# Directive a
Print the records below, from their start through the line containing "1, 6, 5, 4, 2, 8, 7, 3, 9", both ends included, and omit the pictures.

# Extract
*** Begin section ***
The theoretical challenge is to explain the different behavior of mesonic
and baryonic spectra. Historically, the Dual String Model \cite{Jacob}
produced the exponentially-growing mass spectra. In the framework of the
Veneziano model \cite{Veneziano} Huan and Weinberg \cite{HuanW} derived
the following asymptotic formula:
\begin{eqnarray}
\rho _{V}(m) &\sim &2\alpha ^{\prime }mP_{D}(n),  \label{rhoHW} \\
P_{D}(n) &=&\sqrt{\frac{1}{2n}}\left( \frac{D}{24n}\right) ^{\frac{D+1}{4}%
}\exp \left( 2\pi \sqrt{\frac{Dn}{6}}\right) ,  \label{PD} \\
n &=&\alpha _{0}+\alpha ^{\prime }m^{2},  \label{rhoHW2}
\end{eqnarray}
where $\alpha ^{\prime }$ is the slope of the Regge trajectories, $\alpha
_{0}$ is the intercept (averaged over various trajectories), and $D$ is the
number of dimensions, usually assumed to be $4$ \cite{HuanW}, although
higher values have also been attempted \cite{Lovelace}. In the strict
sense, the dual string models are constructed for mesons, and their
application
to baryons has a more phenomenological character.
Since $\alpha^{\prime }\approx 1$GeV$^{-2}$ is universal for all hadrons, the difference
between mesons and baryons could only come from different values of $\alpha
_{0}$, and possibly from $D$. We have tried all reasonable values for these
parameters, and concluded that they result in very similar curves.
The function multiplying the exponent in Eq. (\ref{rhoHW}) has
significance here. For larger $D$ it decreases faster with $m$,
which effectively compensates for the growth from the exponent in
the interesting region of $m$. We were able to fit
the meson line in Fig. 1 with formula (\ref{rhoHW}),
but it is impossible to fit the baryons.
Moreover, the
experimentally accessible range of $m$ is not asymptotic enough to justify
Eq. (\ref{rhoHW}). Indeed, Eq. (\ref{rhoHW}) is a direct consequence of a
combinatorial problem known as {\em partitio numerorum}. For $D=1$ Eq. (\ref
{rhoHW}) is the asymptotic form for the number of different partitions of a
positive integer $n$ into non-negative integer components \cite{partitio}.
For $D>1$ it is a generalization to the case where the components are of $D$
different types \cite{HuanW}. From the Regge formula (\ref{rhoHW2}) we can
see that for $m$ in the range $1-2$GeV the values of $n$ lie between $1$ and
$4$, hence $n$ is not large enough to justify the asymptotic form
(\ref{rhoHW}). In
this paper we do not pursue the dual-model track any further, and leave it
with the conclusion
that {\em it works for the meson spectrum}, and fails, in the present form,
for baryons.
*** End section ***
# Records for the task
*** Begin section ***
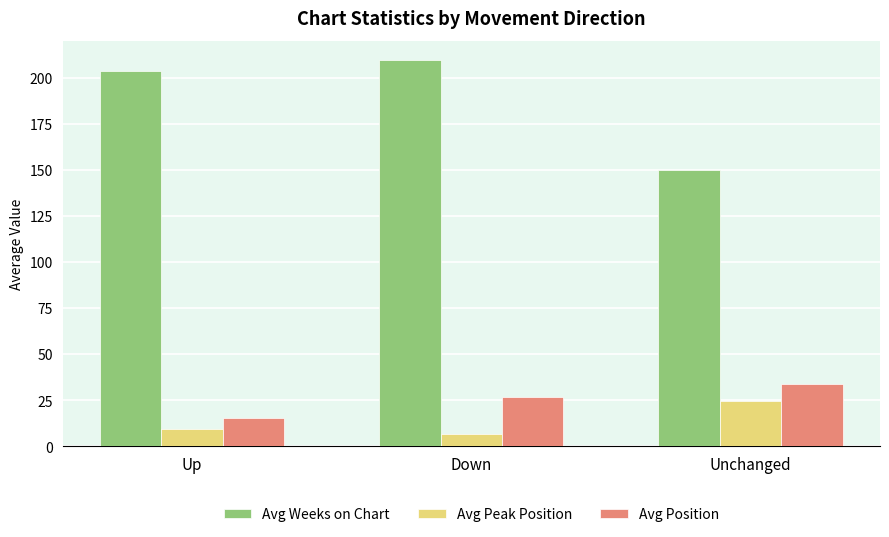

What are all the series names shown in the legend?

Avg Weeks on Chart, Avg Peak Position, Avg Position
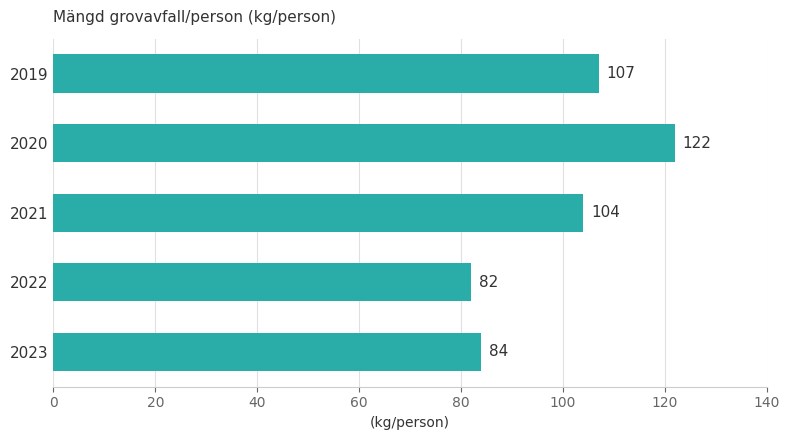

What is the value of the 1st bar from the top?

107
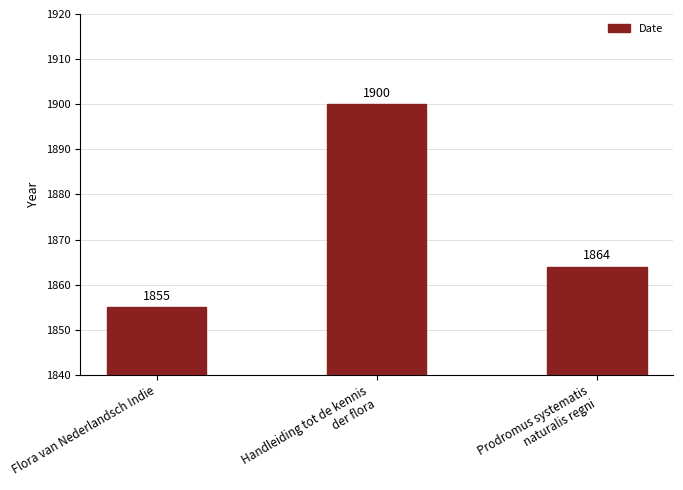

Between Handleiding tot de kennis
der flora and Prodromus systematis
naturalis regni, which is larger?

Handleiding tot de kennis
der flora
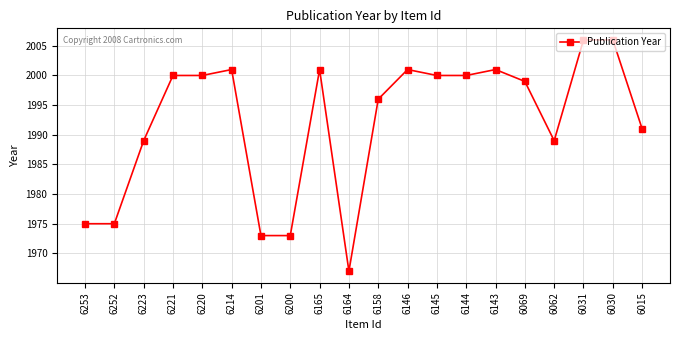

Between 6015 and 6221, which is larger?

6221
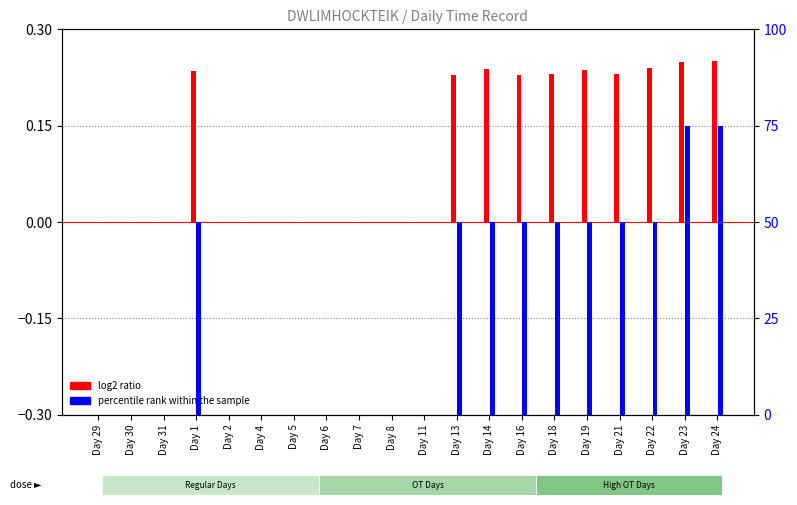

Rank the series by their average value, from highest to lowest.

percentile rank within the sample, log2 ratio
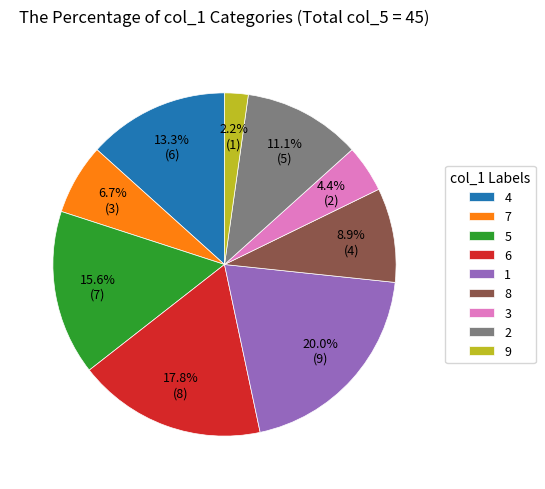

Rank the categories by value from highest to lowest.

1, 6, 5, 4, 2, 8, 7, 3, 9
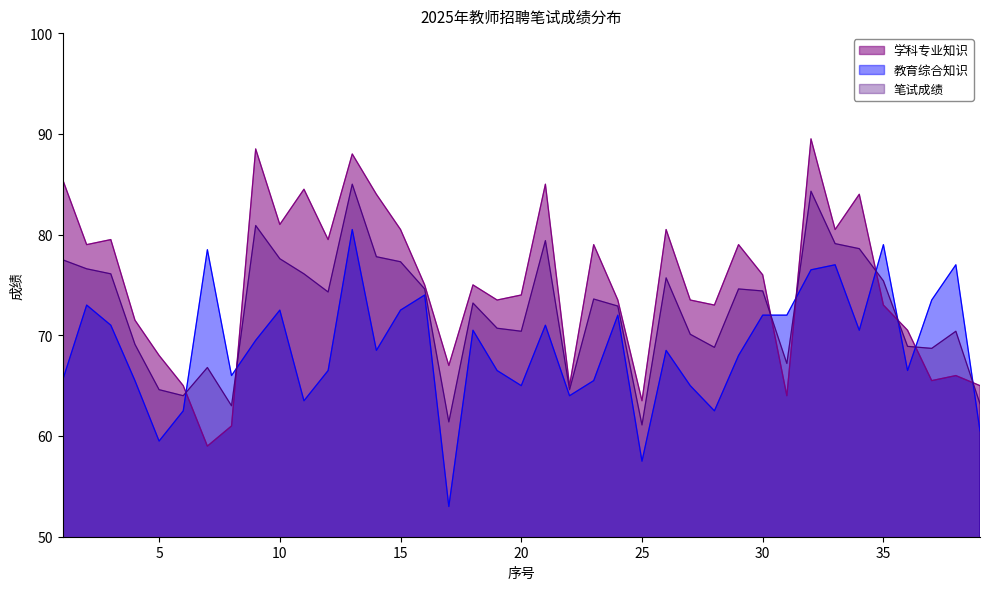

Which series has the largest total across all categories?

学科专业知识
*** End section ***
# Directive b
Output the part of the passage on mesonic and baryonic mass spectra above that runs between "For $D>1$ it" and "for baryons.", inclusive, reproducing it word for word.

# Task answer a
What are all the series names shown in the legend?

Avg Weeks on Chart, Avg Peak Position, Avg Position

What is the value of the 1st bar from the top?

107

Between Handleiding tot de kennis
der flora and Prodromus systematis
naturalis regni, which is larger?

Handleiding tot de kennis
der flora

Between 6015 and 6221, which is larger?

6221

Rank the series by their average value, from highest to lowest.

percentile rank within the sample, log2 ratio

Rank the categories by value from highest to lowest.

1, 6, 5, 4, 2, 8, 7, 3, 9

# Task answer b
For $D>1$ it is a generalization to the case where the components are of $D$
different types \cite{HuanW}. From the Regge formula (\ref{rhoHW2}) we can
see that for $m$ in the range $1-2$GeV the values of $n$ lie between $1$ and
$4$, hence $n$ is not large enough to justify the asymptotic form
(\ref{rhoHW}). In
this paper we do not pursue the dual-model track any further, and leave it
with the conclusion
that {\em it works for the meson spectrum}, and fails, in the present form,
for baryons.